JAMES IVORY
Bil’s rating (out of 5): B.5.
United Kingdom/USA, 1980. Merchant Ivory Productions, Polytel International. Screenplay by Ruth Prawer Jhabvala, based on the libretto Sir Charles Grandison by Jane Austen, Samuel Richardson. Cinematography by Larry Pizer, Ernest Vincze. Produced by Ismail Merchant. Music by Richard Robbins. Production Design by Jeremiah Rusconi. Costume Design by Jenny Beaven. Film Editing by David E. McKenna.

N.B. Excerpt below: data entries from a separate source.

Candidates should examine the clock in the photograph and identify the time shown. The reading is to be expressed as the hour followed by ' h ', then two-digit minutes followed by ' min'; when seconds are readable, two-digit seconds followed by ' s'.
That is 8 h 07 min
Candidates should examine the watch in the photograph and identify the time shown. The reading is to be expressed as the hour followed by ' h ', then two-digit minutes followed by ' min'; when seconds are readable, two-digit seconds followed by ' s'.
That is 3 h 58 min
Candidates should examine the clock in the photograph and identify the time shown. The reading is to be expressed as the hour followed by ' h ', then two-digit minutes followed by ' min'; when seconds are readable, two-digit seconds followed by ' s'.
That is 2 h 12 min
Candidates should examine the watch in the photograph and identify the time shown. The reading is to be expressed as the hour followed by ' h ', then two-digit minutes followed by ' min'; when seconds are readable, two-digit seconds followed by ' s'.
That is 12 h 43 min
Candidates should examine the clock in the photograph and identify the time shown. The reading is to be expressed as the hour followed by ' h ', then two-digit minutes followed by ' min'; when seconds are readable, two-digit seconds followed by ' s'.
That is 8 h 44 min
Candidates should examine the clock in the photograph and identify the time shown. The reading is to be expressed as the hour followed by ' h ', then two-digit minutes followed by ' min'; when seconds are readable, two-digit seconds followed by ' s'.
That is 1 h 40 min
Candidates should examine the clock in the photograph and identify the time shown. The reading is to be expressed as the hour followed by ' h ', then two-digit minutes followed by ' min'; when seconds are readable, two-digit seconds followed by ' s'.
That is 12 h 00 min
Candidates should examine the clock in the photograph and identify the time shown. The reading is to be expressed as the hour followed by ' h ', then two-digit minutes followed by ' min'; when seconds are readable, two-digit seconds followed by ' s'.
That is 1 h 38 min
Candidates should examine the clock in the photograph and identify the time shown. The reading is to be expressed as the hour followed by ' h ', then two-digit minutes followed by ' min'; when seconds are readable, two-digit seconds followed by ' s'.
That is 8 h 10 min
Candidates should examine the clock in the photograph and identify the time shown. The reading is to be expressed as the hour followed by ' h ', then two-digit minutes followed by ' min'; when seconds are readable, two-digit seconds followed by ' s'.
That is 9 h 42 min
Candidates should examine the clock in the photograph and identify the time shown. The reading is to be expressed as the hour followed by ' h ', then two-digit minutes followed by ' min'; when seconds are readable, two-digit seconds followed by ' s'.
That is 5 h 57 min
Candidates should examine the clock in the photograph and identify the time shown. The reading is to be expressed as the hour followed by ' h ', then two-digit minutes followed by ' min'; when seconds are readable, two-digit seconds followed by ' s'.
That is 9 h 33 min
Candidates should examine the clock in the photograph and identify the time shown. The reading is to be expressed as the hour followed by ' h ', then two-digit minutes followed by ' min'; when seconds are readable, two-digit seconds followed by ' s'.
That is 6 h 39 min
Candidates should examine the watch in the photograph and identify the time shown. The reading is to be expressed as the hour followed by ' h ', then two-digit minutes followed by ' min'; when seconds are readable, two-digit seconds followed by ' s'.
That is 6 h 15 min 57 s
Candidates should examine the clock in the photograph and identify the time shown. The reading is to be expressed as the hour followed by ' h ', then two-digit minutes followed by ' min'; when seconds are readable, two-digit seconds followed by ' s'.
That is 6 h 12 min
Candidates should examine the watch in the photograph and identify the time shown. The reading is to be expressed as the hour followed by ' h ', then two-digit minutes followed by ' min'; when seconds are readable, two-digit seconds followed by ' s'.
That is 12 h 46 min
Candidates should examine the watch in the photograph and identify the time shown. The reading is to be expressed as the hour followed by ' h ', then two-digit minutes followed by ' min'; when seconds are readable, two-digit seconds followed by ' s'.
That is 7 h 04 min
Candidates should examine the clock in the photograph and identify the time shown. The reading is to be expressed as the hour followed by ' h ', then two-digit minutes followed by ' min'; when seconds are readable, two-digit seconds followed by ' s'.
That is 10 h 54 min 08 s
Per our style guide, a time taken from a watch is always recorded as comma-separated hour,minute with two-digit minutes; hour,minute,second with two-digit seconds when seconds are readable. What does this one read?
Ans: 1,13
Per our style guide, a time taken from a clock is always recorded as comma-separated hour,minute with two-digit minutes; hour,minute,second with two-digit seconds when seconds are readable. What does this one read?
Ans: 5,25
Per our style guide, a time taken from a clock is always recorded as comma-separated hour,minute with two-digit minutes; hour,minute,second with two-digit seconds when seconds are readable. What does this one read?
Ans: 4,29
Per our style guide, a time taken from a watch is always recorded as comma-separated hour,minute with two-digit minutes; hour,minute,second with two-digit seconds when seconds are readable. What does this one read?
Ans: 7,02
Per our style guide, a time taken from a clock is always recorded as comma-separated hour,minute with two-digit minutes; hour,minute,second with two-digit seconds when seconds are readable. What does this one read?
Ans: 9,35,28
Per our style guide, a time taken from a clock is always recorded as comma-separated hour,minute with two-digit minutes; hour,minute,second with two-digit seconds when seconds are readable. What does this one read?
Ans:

Pointlessly driven drama by the team of Merchant Ivory stands with The Proprietor and Jefferson In Paris as among their worst. After a manuscript of Sir Charles Grandison, a play written by Jane Austen when she was twelve, is purchased at an auction house for a grand sum of money, two rival New York production companies fight for the rights to mount it. The one who at first seems successful is a con man of a theatre director who encourages his followers to cut themselves off from their personal lives and devote all their cash flow to him. The other is his former teacher, an aging Russian acting instructor (played wonderfully by Anne Baxter) who envisions a more traditional approach to the material than her pupil has in mind. The goings-on of the theatre world in early eighties New York is captured vividly, and all the performers excel, but Ruth Prawer Jhabvala’s screenplay is atrociously hollow and there is no dramatic impulse to the characters. The project was initially devised as a straight adaptation of Austen’s work, but when director James Ivory discovered it to be a shallow piece he instead commissioned a screenplay that was inspired by the headline-making auction sale of the manuscript instead. What results on screen is a forgettable disaster.